Companies spending the most on AI aren't the ones cutting jobs. They're the ones hiring the most.

That's the finding from a new joint analysis by Revelio Labs and Ramp covering more than 21,000 US firms. Companies in the top third of per-employee AI spending grew headcount 10% in the two years after they adopted, and entry-level headcount grew 12%. The threshold to count as a heavy adopter wasn't even high. About $30 per employee per month in the first three months, which is roughly the cost of a ChatGPT Team seat.

Ramp economist Ara Kharazian put it plainly: "If you are a young person entering the labor market and choosing between two otherwise similar firms, choose the one that's using AI. It's more likely to grow faster." His other line is the one worth bookmarking: "If you are reading headlines where CEOs blame layoffs on AI, be skeptical."

That second point matters because the headlines are very real. According to the May 2026 Challenger report, AI was cited as the reason for 38,579 layoffs in May alone. That's 40% of all announced cuts for the month, and the third month in a row that AI has topped the list. Through May, AI has been blamed for 87,714 job cuts in 2026, which already blows past the 54,836 attributed to AI in all of 2025.

So both things are true at the same time. The companies investing in AI are growing. The companies citing AI as the reason for layoffs are also growing. The interesting question is what's actually driving the cuts.

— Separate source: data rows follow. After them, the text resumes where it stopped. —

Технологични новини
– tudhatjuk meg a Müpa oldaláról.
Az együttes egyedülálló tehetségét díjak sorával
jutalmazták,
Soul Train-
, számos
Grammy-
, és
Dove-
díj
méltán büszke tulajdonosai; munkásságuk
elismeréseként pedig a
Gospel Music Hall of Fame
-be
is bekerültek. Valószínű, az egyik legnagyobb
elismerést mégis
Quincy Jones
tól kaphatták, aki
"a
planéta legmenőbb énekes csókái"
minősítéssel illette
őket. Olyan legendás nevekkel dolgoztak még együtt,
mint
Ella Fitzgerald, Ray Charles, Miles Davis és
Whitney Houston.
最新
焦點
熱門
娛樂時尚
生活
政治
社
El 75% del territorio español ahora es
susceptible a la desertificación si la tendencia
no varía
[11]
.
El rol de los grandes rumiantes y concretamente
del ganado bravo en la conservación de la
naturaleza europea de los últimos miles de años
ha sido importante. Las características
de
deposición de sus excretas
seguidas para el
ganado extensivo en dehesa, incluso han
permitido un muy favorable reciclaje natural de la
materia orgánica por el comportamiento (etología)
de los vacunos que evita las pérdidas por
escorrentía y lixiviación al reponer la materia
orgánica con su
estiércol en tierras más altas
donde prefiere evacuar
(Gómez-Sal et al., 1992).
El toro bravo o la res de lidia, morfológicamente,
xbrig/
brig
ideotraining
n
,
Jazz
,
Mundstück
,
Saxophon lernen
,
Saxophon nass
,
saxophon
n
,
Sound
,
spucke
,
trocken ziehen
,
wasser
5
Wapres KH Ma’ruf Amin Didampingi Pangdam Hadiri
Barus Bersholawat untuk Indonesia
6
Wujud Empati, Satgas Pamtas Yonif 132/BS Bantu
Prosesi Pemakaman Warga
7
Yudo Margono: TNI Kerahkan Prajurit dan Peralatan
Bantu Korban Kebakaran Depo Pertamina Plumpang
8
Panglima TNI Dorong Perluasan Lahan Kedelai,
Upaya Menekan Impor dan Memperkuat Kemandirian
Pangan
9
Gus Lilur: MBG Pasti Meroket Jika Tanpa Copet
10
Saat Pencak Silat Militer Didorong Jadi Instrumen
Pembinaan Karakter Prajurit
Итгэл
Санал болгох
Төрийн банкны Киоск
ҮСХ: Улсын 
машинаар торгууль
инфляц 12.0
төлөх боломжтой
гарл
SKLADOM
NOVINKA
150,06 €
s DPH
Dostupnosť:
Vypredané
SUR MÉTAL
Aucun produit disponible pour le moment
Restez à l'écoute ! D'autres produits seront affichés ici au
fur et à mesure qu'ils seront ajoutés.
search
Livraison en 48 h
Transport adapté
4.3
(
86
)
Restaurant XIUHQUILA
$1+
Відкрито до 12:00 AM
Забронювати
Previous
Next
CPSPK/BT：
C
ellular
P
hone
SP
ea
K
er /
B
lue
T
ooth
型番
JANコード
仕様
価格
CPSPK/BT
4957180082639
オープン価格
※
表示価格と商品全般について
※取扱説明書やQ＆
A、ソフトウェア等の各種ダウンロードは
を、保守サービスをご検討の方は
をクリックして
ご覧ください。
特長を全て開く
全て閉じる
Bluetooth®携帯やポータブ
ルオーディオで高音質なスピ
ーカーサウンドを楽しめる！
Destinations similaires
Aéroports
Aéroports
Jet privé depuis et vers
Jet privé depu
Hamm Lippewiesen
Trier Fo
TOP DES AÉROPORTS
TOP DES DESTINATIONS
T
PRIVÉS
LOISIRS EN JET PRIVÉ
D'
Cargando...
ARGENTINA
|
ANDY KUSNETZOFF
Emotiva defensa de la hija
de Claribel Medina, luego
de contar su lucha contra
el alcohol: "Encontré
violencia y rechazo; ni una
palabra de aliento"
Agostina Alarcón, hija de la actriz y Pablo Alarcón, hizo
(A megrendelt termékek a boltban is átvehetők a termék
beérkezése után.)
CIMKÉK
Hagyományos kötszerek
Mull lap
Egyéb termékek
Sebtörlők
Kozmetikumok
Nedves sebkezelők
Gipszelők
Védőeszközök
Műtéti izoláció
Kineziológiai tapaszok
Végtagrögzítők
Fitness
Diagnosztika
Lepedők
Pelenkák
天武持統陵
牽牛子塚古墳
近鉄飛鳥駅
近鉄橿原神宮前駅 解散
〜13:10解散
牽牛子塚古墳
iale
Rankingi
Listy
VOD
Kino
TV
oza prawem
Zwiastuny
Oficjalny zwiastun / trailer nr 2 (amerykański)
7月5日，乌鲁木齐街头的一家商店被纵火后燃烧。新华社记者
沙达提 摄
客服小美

Andy Challenger, who runs the firm behind the layoff report, isn't ready to call AI the villain. He pointed to a sharp rise in cuts tied to mergers and bankruptcies, which suggests companies are restructuring aggressively and reaching for the most convenient label. Cuts attributed to M&A alone are up more than sixfold year over year. AI makes a better headline than "we overhired in 2022."

There's a generational layer worth holding on to as well. ADP chief economist Nela Richardson wrote in June that AI's aggregate impact on jobs is still modest, but the picture changes when you split by career stage. Early-career roles are taking the hit. The Revelio finding of 12% growth in entry-level hiring cuts against that, but only because it's looking at the firms actively investing rather than the ones retrenching.

Stanford's Erik Brynjolfsson, who has been tracking this for years, said the honest answer is that nobody has the full picture yet: "We are flying blind into one of the most consequential periods in world history."

INTO THE VALLEY

The cleanest read on all of this is that AI is doing what every major technology shift has done before, which is reward the companies leaning in and expose the ones using it as a cost-cutting excuse. The firms hiring more are the ones using AI to expand what they can do. The firms blaming AI for layoffs are mostly firms that needed to cut anyway and found a quieter way to say it. If you want to know which side a given company is actually on, look at what they're spending, not what they're announcing.